◆ Directions ◆
[1] In the MariaDB bug report, how long did the explain statement on fkParent take in version 10.1.40?
[2] Extend the MariaDB bug report, picking up right after its final line.

Uploaded image for project: 'MariaDB Server'
  1. MariaDB Server
  2. MDEV-22180

Planner opens unnecessary tables when updated table is referenced by foreign keys

Details

    Description

      When performing a writing query on a referenced table, the planner opens all the tables referencing it, even if the modified fields are not the referenced ones and even if no record matches the WHERE clause. This behavior started to happen at some version between 10.1.20 and 10.1.40, as it is reproducible in the later and not in the former.
      It is interesting to mention that the problem is triggered even if just the explain is executed which seems to be related to the planner rather than the excution of the query itself.
      It takes a lot of time and resources, mainly when several FKs are involved.
      To reproduce it just follow these steps:
      1 . Create a DB with one table referenced by several tables. Here's a bash example of how to create it (and there is a dump file attached to this issue which you can just restore):

      mysql -uroot -e "DROP DATABASE IF EXISTS fktest; CREATE DATABASE fktest"
       
      mysql -uroot fktest -e "
        DROP TABLE IF EXISTS fkParent; 
        CREATE TABLE fkParent (
            id int(10) unsigned NOT NULL AUTO_INCREMENT PRIMARY KEY,
            textField varchar(10)
        );"
       
      for n in $(seq 12000); do
          [ $(($n % 100)) -eq 0 ] && echo $n
          mysql -uroot fktest -e " 
          CREATE TABLE fkChild$n (
            id int(10) unsigned NOT NULL AUTO_INCREMENT PRIMARY KEY, 
            fkField$n int(10) unsigned,
            CONSTRAINT FK_$n FOREIGN KEY (fkField$n) REFERENCES fkParent(id)
          );"
      done
      
      

      Then just access that DB and run this explain statement:

      explain UPDATE fkParent SET textField="test";
      

      It will take quite long and it seems that the planner is opnening all those referencing tables.
      If you run exactly the same test in version 10.1.20 it just goes instantaneous.

      To see it more clearly here are some evident tests:

      In version 10.1.40 (or any later version):

      MariaDB [fktest]> show status like "opened_table%";
      +--------------------------+-------+
      | Variable_name            | Value |
      +--------------------------+-------+
      | Opened_table_definitions | 0     |
      | Opened_tables            | 0     |
      +--------------------------+-------+
      2 rows in set (0.00 sec)
       
      MariaDB [fktest]> explain UPDATE fkParent SET textField="test";
      +------+-------------+----------+-------+---------------+---------+---------+------+------+-------+
      | id   | select_type | table    | type  | possible_keys | key     | key_len | ref  | rows | Extra |
      +------+-------------+----------+-------+---------------+---------+---------+------+------+-------+
      |    1 | SIMPLE      | fkParent | index | NULL          | PRIMARY | 4       | NULL |    1 |       |
      +------+-------------+----------+-------+---------------+---------+---------+------+------+-------+
      1 row in set (16.18 sec)

Collected data entries:
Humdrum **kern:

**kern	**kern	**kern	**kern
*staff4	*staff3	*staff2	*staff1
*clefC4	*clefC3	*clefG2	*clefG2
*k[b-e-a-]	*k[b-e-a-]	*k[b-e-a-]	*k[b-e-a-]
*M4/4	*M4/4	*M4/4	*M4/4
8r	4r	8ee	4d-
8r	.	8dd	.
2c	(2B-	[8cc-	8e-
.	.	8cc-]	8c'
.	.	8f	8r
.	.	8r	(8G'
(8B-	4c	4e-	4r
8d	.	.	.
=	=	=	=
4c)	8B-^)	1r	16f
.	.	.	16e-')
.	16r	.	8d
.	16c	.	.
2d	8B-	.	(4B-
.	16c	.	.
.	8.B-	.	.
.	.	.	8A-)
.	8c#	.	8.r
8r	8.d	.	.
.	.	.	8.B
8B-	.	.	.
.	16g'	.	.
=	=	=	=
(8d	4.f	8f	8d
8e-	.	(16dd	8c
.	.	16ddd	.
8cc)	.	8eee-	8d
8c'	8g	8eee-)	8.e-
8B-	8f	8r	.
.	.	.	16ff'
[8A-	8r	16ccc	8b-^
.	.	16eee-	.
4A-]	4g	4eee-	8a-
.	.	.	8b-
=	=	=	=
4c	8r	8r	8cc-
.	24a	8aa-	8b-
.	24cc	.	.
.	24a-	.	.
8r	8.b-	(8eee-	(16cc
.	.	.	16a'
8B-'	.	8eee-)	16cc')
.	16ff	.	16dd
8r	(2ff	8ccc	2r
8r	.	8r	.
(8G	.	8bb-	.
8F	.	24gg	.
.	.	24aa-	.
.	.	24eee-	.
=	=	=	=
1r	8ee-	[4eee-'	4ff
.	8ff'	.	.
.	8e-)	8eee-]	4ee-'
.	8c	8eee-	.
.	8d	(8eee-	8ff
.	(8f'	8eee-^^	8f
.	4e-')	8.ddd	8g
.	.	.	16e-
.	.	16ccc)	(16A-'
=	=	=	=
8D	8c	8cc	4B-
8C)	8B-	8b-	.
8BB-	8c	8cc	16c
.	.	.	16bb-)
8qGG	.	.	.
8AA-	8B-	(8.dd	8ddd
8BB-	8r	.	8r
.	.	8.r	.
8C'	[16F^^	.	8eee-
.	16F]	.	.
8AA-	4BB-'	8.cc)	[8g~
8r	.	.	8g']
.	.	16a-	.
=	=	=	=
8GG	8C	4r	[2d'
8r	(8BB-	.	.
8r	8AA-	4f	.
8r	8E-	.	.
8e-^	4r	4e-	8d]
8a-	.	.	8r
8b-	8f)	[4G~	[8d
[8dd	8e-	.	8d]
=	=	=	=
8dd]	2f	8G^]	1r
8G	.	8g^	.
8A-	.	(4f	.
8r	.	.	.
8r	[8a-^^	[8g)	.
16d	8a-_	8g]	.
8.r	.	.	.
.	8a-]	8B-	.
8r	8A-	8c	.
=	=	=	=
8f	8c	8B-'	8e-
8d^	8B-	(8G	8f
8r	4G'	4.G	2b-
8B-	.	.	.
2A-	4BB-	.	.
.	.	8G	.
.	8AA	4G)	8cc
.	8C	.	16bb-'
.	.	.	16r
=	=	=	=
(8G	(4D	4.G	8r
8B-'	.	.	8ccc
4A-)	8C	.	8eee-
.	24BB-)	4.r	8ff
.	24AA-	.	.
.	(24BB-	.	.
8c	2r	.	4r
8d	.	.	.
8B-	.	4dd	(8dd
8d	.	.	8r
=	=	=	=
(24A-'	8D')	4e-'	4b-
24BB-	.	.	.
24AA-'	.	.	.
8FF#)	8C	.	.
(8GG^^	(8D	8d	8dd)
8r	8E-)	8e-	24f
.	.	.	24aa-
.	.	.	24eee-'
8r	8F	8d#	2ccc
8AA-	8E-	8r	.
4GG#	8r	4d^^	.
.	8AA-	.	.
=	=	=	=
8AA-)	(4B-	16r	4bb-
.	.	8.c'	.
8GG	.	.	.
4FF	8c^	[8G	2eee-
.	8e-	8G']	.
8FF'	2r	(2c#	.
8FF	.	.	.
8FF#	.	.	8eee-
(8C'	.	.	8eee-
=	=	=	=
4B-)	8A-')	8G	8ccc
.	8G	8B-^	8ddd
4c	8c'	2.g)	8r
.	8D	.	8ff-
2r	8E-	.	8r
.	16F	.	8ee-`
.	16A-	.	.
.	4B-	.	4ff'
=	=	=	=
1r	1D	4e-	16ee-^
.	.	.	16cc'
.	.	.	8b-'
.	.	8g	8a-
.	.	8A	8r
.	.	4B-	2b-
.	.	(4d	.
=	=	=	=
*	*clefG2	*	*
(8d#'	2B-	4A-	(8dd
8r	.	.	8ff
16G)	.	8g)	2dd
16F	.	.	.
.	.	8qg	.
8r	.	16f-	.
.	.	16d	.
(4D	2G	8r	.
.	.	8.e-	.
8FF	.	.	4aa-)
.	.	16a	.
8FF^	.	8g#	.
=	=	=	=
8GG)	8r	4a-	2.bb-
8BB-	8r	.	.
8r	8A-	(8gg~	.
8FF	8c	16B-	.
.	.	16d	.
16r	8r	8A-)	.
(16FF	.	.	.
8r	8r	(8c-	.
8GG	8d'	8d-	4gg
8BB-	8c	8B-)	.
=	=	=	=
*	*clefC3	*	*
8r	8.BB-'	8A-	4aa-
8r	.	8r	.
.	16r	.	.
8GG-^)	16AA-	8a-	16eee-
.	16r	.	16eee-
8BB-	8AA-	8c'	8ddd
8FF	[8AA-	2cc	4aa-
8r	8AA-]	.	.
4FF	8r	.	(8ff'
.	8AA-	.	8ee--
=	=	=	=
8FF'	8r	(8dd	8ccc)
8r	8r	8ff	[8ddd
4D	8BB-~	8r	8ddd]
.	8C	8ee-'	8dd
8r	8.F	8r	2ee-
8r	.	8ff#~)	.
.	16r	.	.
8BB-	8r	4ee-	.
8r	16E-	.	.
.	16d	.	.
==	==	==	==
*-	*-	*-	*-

◆ Answer list ◆
[1] 16.18 seconds.

[2]
       
      MariaDB [fktest]> show status like "opened_table%";
      +--------------------------+-------+
      | Variable_name            | Value |
      +--------------------------+-------+
      | Opened_table_definitions | 3934  |
      | Opened_tables            | 3934  |
      +--------------------------+-------+
      2 rows in set (0.01 sec)
      
      

      In version 10.1.20 looks quite better and does it in 0 miliseconds

      MariaDB [siemens]> show status like "opened_table%";
      +--------------------------+-------+
      | Variable_name            | Value |
      +--------------------------+-------+
      | Opened_table_definitions | 0     |
      | Opened_tables            | 0     |
      +--------------------------+-------+
      2 rows in set (0.01 sec)
       
      MariaDB [fktest]> explain UPDATE fkParent SET textField="test";
      +------+-------------+----------+-------+---------------+---------+---------+------+------+-------+
      | id   | select_type | table    | type  | possible_keys | key     | key_len | ref  | rows | Extra |
      +------+-------------+----------+-------+---------------+---------+---------+------+------+-------+
      |    1 | SIMPLE      | fkParent | index | NULL          | PRIMARY | 4       | NULL |    1 |       |
      +------+-------------+----------+-------+---------------+---------+---------+------+------+-------+
      1 row in set (0.00 sec)
       
      MariaDB [siemens]> show status like "opened_table%";
      +--------------------------+-------+
      | Variable_name            | Value |
      +--------------------------+-------+
      | Opened_table_definitions | 0     |
      | Opened_tables            | 0     |
      +--------------------------+-------+
      2 rows in set (0.00 sec)
      
      

      Additionally, you can see it in the profiling detail for the failing version:

      MariaDB [fktest]> set profiling =1;
      Query OK, 0 rows affected (0.00 sec)
       
      MariaDB [fktest]> explain UPDATE fkParent SET textField="test";
      +------+-------------+----------+-------+---------------+---------+---------+------+------+-------+
      | id   | select_type | table    | type  | possible_keys | key     | key_len | ref  | rows | Extra |
      +------+-------------+----------+-------+---------------+---------+---------+------+------+-------+
      |    1 | SIMPLE      | fkParent | index | NULL          | PRIMARY | 4       | NULL |    1 |       |
      +------+-------------+----------+-------+---------------+---------+---------+------+------+-------+
      1 row in set (12.49 sec)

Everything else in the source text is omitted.